I get an error when writing data to elasticsearch from spark. Most documents are written fine, then I have this kind of exceptions

org.elasticsearch.hadoop.rest.EsHadoopRemoteException: date_time_exception: date_time_exception: Invalid value for Year (valid values -999999999 - 999999999): -6220800000

  • The field mapping in elasticsearch is "date"

  • The field type in pySpark is DateType not TimestampType which imo should make clear that this is a date without time. The value shown by spark is "1969-10-21" so a perfectly reasonable date.

(It was originally a timestampType, from another elasticsearch date read but I converted it to a dateType in hope to solve this error but I have the exact same error message (with the exact same timestamp value) either sending to elasticSearch a TimestampType or DateType)

My guess is that there are three 0s that shouldn't be in that timestamp sent to elasticsearch but I can't find any way to normalize it. Is there an option for org.elasticsearch.hadoop connector ?

(elk version is 7.5.2, spark is 2.4.4)

1

1 Answers

0
votes

Obvious workaround : use any other type than an TimestampType or DateType

e.g. using this udf for LongType (to demonstrate that it's indeed a timestamp length issue).

import datetime
import time

def conv_ts(d) :
  return time.mktime(d.timetuple())
ts_udf = F.udf(lambda z : int(conv_ts(z)), LongType())
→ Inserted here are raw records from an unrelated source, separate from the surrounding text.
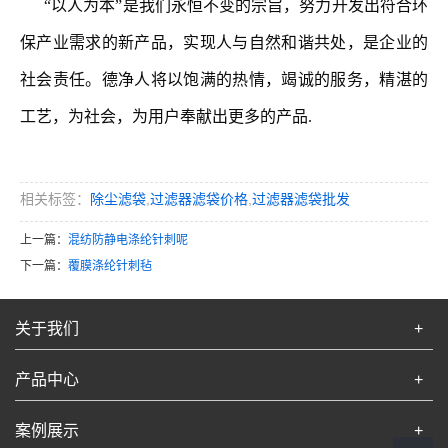
“以人为本”是我们永恒不变的宗旨，努力开发出符合环
保产业需求的新产品，实现人与自然和谐共处，是企业的
社会责任。德净人将以饱满的热情，竭诚的服务，精湛的
工艺，为社会，为用户奉献出更多的产品.
相关标签：
除尘滤袋
,
过滤器滤袋价格
,
过滤器滤袋批发
上一篇：
混纺防静电涤纶针刺呢
下一篇：
覆膜涤纶针刺毡
关于我们
+
产品中心
+
案例展示
+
(Note that in that snippet the spark input is timestampType not dateType, so a python datetime not date, because I tried messing around with time conversions too)

OR (much more efficient way) obviously to avoid the udf by using a StringType field of formatted date instead of the Long timestamp thanks to the pyspark.sql.date_format function.

A solution but not a really satisfying one, I would rather understand why the connector doesn't properly deal with timestampTypes and dateTypes by adjusting the timestamp length accordingly.